Amazon and their taxes

Reuters is reporting on the history and legal problems of Amazon’s taxes. Apparently, last year the IRS demanded $1.5 billion in back-taxes from “transfer pricing [of their] our foreign subsidiaries,” amounting to just under a tenth of their gross annual profit.

The article doesn’t take much knowledge of tax law to understand, but for the tl:dr crowd, here is the gist:

In 1999, Amazon began to bring foreign profits home from their French and British operations to balance the losses in the US, which at the time amounted to over \$1 billion. As the domestic business got into the black, a new problem appeared: the American corporate tax rate, which is the highest in the world, was beginning to increase the total tax bill. The solution was to set up a number of companies in Luxembourg, which has comparatively low corporate rates. However this arrangement is not particularly tax efficient. So, in 2005 an inter-company deal began license fee transfers among the Amazon affiliated companies the the small European country. The technology, for which the license fee was being paid, has never been formally revealed, but it has allowed the company to transfer profits from high tax areas to a low tax regime. At the same time, one of the companies began  payments to the domestic office in Nevada. The difference has since stayed in Luxembourg as cash and has allowed them to have a reserve in \$2 billion.

In total,

Amazon’s Luxembourg arrangements have helped it pay an average tax rate of 5.3 percent on overseas income over the past five years, less than a quarter of the average rate across its major foreign markets.

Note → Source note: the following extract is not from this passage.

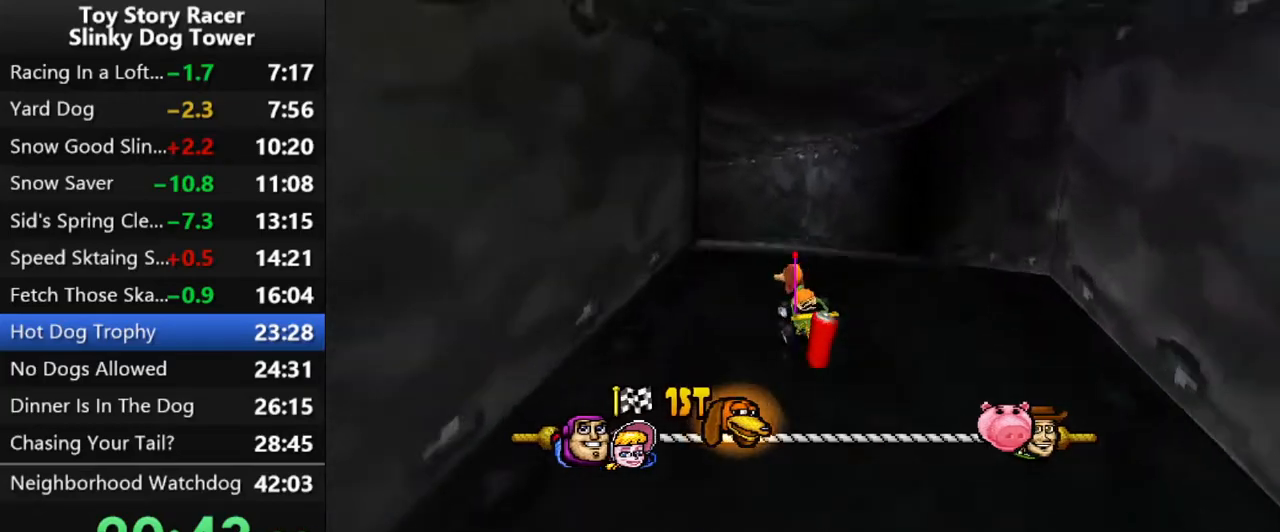
{"dt_ms": 500, "buttons": ["CROSS", "DPAD_LEFT"], "left_stick": "center", "right_stick": "up", "events": [[467, "DPAD_LEFT", "down"]]}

After the deal was struck, Amazon began to relocate a number of their European staff to Luxembourg and has since beefed up the entire operation, but now the IRS wants their pound of flesh. And $1.5 billion.

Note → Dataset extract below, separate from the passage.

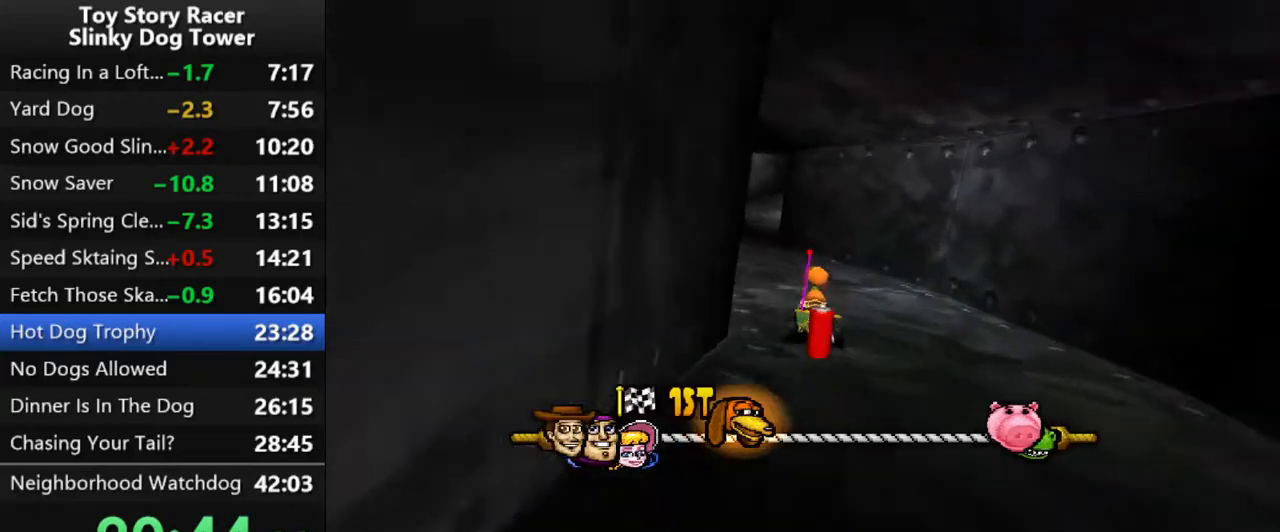
{"dt_ms": 500, "buttons": ["CROSS"], "left_stick": "center", "right_stick": "up", "events": [[83, "DPAD_LEFT", "up"]]}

Some might think their strategy is dishonest, but I would say otherwise. It is within US tax law to engage in transfers pricing tax-free, a feature of the code that allows the structure to work. And moreover, the corporate tax rate in American is obscene. We should think carefully, as Adam Thierer notes, on whether we want “tax competition or tax collusion.” I would think that tax competition is the better route, because it demands fiscal  responsibility of governments. It adds, as governments need in these times of ballooning budgets, a huge competitive pressure. It is akin to an entrant in the tax collection “industry.”